» **Selected text**
········

His remarks come amid revelations that companies are getting the bulk of their foreign currency needs on the parallel market.

This has seen rates going up to as much as 50% despite insistence by monetary authorities that the surrogate currency is at par with the dollar.

The rates softened for a while when the new administration led by President Emmerson Mnangagwa came to power last year.

Chundu said to the extent externalisation was meant to be curbed, it would suggest externalisation was continuing or maybe it was never the real problem otherwise market liquidity should have improved by now.

He said it was not difficult to see how the bond incentive to exporters and gold producers brought about negative effects to their operations that far outweigh the intended benefits.

“The biggest negative to the rest of the economy is the manifestation of Gresham’s law that has seen the few millions of bond notes (bad money) driving away US dollars (good money) with the result that in addition to alleged externalisations, we now have a fresh cause of cash shortage in the name of cash hoarding,” Chundu said.

He said what had been unusual in the case of Zimbabwe was that the bond notes had disappeared after chasing away the dollar.

········

» **Available data**
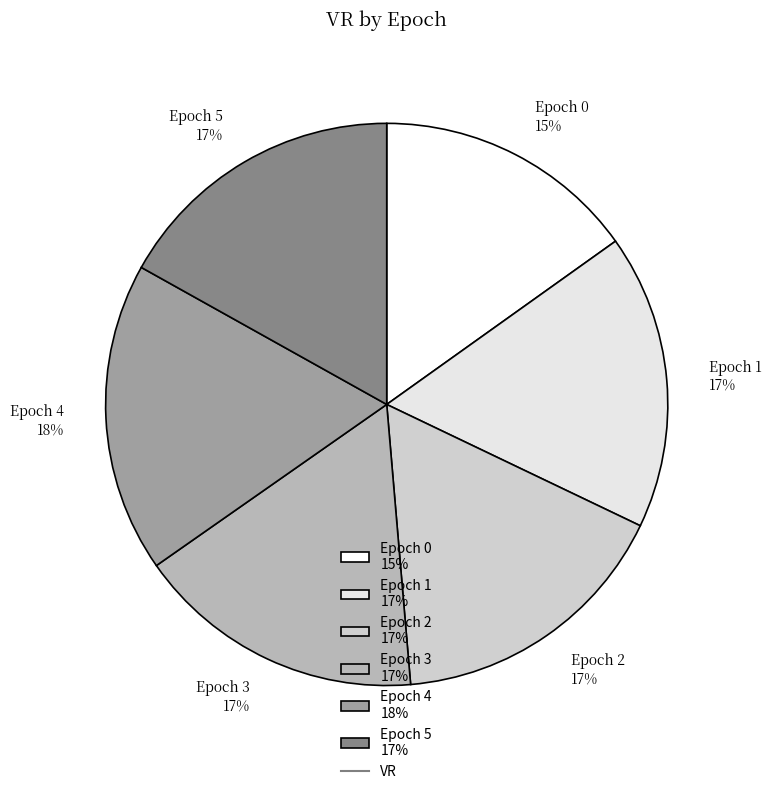

The Epoch 5 17% slice represents 5% of the pie. True or false?

False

········

» **Activity 1**
According to the passage on Zimbabwe's bond notes, how high have rates on the parallel market gone?
» **Activity 2**
Continue the passage on Zimbabwe's bond notes from its last sentence.
The data has no connection to the text.

» **Answer section 1**
As much as 50%.

» **Answer section 2**
“So when the whole story is put together objectively and in context one cannot really say with a clear conscience that bond notes have been a success,” he said.

“In fact, the sooner we come to terms with that reality and adopt something workable, the better for the current efforts to revive the economy.”

Zimbabwe National Chamber of Commerce CEO Chris Mugaga said bond notes should be seen in the context in which they were introduced.

“They should have played a role in terms of export numbers,” he said, adding that cash shortages worsened under the regime of bond notes.

Analysts say local real-time gross settlement system funds were not being matched by foreign currency and the mismatch was triggering premiums on the parallel market.